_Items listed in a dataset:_
* start *
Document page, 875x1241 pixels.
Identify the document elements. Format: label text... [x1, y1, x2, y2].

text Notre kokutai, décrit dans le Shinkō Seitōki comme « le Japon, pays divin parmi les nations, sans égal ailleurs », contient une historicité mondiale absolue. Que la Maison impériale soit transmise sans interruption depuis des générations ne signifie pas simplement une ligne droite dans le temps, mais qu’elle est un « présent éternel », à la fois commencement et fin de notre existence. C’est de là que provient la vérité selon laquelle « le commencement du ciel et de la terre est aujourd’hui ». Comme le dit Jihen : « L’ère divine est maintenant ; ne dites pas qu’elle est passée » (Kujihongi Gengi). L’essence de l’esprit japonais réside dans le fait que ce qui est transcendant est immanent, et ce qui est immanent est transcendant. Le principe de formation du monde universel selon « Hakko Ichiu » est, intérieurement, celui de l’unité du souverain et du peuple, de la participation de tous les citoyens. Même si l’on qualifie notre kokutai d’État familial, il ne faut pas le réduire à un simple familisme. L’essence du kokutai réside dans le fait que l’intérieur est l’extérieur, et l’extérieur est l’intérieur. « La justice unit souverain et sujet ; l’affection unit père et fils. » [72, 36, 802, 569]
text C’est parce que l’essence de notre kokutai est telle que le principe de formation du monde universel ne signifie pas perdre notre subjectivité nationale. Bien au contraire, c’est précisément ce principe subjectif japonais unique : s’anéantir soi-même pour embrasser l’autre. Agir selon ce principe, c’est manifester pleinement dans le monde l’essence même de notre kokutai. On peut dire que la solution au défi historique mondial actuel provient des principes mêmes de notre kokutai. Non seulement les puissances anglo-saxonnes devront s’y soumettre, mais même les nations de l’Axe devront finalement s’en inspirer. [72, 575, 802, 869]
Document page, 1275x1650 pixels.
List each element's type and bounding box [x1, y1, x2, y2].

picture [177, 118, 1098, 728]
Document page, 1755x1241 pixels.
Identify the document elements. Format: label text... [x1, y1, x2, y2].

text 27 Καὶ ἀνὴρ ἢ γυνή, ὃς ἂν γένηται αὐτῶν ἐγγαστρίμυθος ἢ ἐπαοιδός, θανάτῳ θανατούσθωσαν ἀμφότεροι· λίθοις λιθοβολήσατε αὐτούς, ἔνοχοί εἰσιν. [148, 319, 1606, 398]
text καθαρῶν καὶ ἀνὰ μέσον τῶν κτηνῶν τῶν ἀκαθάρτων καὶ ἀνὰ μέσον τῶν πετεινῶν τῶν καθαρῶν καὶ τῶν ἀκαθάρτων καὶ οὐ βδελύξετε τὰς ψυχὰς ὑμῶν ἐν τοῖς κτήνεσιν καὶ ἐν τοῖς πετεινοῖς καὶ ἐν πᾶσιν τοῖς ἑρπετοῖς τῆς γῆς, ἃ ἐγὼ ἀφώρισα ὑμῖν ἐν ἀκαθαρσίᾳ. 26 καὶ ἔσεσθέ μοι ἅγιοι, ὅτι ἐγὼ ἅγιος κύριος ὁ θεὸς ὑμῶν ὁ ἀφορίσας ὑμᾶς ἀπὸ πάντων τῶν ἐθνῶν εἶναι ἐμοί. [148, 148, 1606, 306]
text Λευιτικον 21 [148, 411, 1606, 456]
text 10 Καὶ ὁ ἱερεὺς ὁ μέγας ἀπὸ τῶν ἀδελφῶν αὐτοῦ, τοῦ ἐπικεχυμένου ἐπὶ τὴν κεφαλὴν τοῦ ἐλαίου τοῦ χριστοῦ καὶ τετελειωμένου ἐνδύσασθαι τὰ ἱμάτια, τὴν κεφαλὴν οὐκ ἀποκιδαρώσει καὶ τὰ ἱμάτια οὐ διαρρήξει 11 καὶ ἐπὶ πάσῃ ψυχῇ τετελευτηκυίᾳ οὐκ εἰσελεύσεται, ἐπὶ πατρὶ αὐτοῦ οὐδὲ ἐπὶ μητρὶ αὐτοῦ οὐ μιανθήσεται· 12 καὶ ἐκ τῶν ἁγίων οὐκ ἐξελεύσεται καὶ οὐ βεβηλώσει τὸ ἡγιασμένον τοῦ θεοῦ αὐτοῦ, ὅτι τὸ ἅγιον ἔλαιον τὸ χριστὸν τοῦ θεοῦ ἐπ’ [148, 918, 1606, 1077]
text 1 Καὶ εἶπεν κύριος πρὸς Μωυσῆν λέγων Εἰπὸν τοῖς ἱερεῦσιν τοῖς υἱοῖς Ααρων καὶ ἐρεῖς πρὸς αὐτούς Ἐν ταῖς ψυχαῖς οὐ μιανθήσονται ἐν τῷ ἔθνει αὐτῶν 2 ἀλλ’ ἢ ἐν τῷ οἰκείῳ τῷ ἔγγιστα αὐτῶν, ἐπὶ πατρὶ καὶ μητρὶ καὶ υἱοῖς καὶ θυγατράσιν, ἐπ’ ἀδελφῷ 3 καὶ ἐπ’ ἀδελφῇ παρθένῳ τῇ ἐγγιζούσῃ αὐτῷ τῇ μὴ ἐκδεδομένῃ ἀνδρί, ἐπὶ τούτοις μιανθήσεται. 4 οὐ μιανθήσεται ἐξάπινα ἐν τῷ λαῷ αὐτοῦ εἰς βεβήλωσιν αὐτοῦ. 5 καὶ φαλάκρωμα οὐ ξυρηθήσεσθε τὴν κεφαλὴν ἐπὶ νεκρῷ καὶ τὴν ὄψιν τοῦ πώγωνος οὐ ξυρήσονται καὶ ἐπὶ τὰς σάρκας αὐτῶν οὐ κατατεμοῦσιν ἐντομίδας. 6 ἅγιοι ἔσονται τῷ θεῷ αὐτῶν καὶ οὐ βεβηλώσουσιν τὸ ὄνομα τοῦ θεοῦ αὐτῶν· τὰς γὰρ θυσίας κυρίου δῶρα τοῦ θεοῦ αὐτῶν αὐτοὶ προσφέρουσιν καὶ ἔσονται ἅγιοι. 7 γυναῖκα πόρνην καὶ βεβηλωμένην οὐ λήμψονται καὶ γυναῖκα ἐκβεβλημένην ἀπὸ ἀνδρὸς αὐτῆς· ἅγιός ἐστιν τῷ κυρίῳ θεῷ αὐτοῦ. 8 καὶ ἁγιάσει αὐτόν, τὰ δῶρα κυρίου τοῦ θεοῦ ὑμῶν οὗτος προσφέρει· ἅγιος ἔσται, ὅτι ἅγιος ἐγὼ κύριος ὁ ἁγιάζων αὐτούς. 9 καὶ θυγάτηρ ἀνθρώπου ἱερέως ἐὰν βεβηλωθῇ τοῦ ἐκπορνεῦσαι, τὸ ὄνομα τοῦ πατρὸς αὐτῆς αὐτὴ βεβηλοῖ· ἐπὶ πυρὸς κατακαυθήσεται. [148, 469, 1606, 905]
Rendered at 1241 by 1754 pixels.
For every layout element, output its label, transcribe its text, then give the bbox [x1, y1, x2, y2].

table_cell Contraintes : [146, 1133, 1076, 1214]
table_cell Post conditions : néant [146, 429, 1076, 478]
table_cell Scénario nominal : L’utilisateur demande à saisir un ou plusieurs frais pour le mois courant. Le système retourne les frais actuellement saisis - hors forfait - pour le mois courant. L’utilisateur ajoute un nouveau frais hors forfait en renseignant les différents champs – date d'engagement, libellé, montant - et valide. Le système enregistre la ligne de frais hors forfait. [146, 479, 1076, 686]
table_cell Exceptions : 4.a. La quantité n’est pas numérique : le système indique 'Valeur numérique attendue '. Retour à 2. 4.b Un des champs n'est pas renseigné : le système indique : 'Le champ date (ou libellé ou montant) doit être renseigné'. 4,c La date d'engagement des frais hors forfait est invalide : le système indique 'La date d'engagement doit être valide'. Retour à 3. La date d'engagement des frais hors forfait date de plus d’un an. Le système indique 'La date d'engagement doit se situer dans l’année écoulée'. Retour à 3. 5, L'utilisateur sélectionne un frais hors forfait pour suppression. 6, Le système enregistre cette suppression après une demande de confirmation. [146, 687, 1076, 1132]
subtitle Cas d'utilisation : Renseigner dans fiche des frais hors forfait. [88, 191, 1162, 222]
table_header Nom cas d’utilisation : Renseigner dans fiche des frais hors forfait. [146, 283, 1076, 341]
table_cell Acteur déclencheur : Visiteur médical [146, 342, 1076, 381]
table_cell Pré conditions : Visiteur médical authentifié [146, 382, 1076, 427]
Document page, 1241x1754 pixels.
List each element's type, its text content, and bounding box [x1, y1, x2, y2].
* end *
_Direction:_ Substitute "Leviticus" for "Λευιτικον" in the lines between the one holding "text 27 Καὶ" and the one holding "text 1 Καὶ εἶπεν", inclusive. Give only those lines again, with everything else unchanged.

_In response:_
text 27 Καὶ ἀνὴρ ἢ γυνή, ὃς ἂν γένηται αὐτῶν ἐγγαστρίμυθος ἢ ἐπαοιδός, θανάτῳ θανατούσθωσαν ἀμφότεροι· λίθοις λιθοβολήσατε αὐτούς, ἔνοχοί εἰσιν. [148, 319, 1606, 398]
text καθαρῶν καὶ ἀνὰ μέσον τῶν κτηνῶν τῶν ἀκαθάρτων καὶ ἀνὰ μέσον τῶν πετεινῶν τῶν καθαρῶν καὶ τῶν ἀκαθάρτων καὶ οὐ βδελύξετε τὰς ψυχὰς ὑμῶν ἐν τοῖς κτήνεσιν καὶ ἐν τοῖς πετεινοῖς καὶ ἐν πᾶσιν τοῖς ἑρπετοῖς τῆς γῆς, ἃ ἐγὼ ἀφώρισα ὑμῖν ἐν ἀκαθαρσίᾳ. 26 καὶ ἔσεσθέ μοι ἅγιοι, ὅτι ἐγὼ ἅγιος κύριος ὁ θεὸς ὑμῶν ὁ ἀφορίσας ὑμᾶς ἀπὸ πάντων τῶν ἐθνῶν εἶναι ἐμοί. [148, 148, 1606, 306]
text Leviticus 21 [148, 411, 1606, 456]
text 10 Καὶ ὁ ἱερεὺς ὁ μέγας ἀπὸ τῶν ἀδελφῶν αὐτοῦ, τοῦ ἐπικεχυμένου ἐπὶ τὴν κεφαλὴν τοῦ ἐλαίου τοῦ χριστοῦ καὶ τετελειωμένου ἐνδύσασθαι τὰ ἱμάτια, τὴν κεφαλὴν οὐκ ἀποκιδαρώσει καὶ τὰ ἱμάτια οὐ διαρρήξει 11 καὶ ἐπὶ πάσῃ ψυχῇ τετελευτηκυίᾳ οὐκ εἰσελεύσεται, ἐπὶ πατρὶ αὐτοῦ οὐδὲ ἐπὶ μητρὶ αὐτοῦ οὐ μιανθήσεται· 12 καὶ ἐκ τῶν ἁγίων οὐκ ἐξελεύσεται καὶ οὐ βεβηλώσει τὸ ἡγιασμένον τοῦ θεοῦ αὐτοῦ, ὅτι τὸ ἅγιον ἔλαιον τὸ χριστὸν τοῦ θεοῦ ἐπ’ [148, 918, 1606, 1077]
text 1 Καὶ εἶπεν κύριος πρὸς Μωυσῆν λέγων Εἰπὸν τοῖς ἱερεῦσιν τοῖς υἱοῖς Ααρων καὶ ἐρεῖς πρὸς αὐτούς Ἐν ταῖς ψυχαῖς οὐ μιανθήσονται ἐν τῷ ἔθνει αὐτῶν 2 ἀλλ’ ἢ ἐν τῷ οἰκείῳ τῷ ἔγγιστα αὐτῶν, ἐπὶ πατρὶ καὶ μητρὶ καὶ υἱοῖς καὶ θυγατράσιν, ἐπ’ ἀδελφῷ 3 καὶ ἐπ’ ἀδελφῇ παρθένῳ τῇ ἐγγιζούσῃ αὐτῷ τῇ μὴ ἐκδεδομένῃ ἀνδρί, ἐπὶ τούτοις μιανθήσεται. 4 οὐ μιανθήσεται ἐξάπινα ἐν τῷ λαῷ αὐτοῦ εἰς βεβήλωσιν αὐτοῦ. 5 καὶ φαλάκρωμα οὐ ξυρηθήσεσθε τὴν κεφαλὴν ἐπὶ νεκρῷ καὶ τὴν ὄψιν τοῦ πώγωνος οὐ ξυρήσονται καὶ ἐπὶ τὰς σάρκας αὐτῶν οὐ κατατεμοῦσιν ἐντομίδας. 6 ἅγιοι ἔσονται τῷ θεῷ αὐτῶν καὶ οὐ βεβηλώσουσιν τὸ ὄνομα τοῦ θεοῦ αὐτῶν· τὰς γὰρ θυσίας κυρίου δῶρα τοῦ θεοῦ αὐτῶν αὐτοὶ προσφέρουσιν καὶ ἔσονται ἅγιοι. 7 γυναῖκα πόρνην καὶ βεβηλωμένην οὐ λήμψονται καὶ γυναῖκα ἐκβεβλημένην ἀπὸ ἀνδρὸς αὐτῆς· ἅγιός ἐστιν τῷ κυρίῳ θεῷ αὐτοῦ. 8 καὶ ἁγιάσει αὐτόν, τὰ δῶρα κυρίου τοῦ θεοῦ ὑμῶν οὗτος προσφέρει· ἅγιος ἔσται, ὅτι ἅγιος ἐγὼ κύριος ὁ ἁγιάζων αὐτούς. 9 καὶ θυγάτηρ ἀνθρώπου ἱερέως ἐὰν βεβηλωθῇ τοῦ ἐκπορνεῦσαι, τὸ ὄνομα τοῦ πατρὸς αὐτῆς αὐτὴ βεβηλοῖ· ἐπὶ πυρὸς κατακαυθήσεται. [148, 469, 1606, 905]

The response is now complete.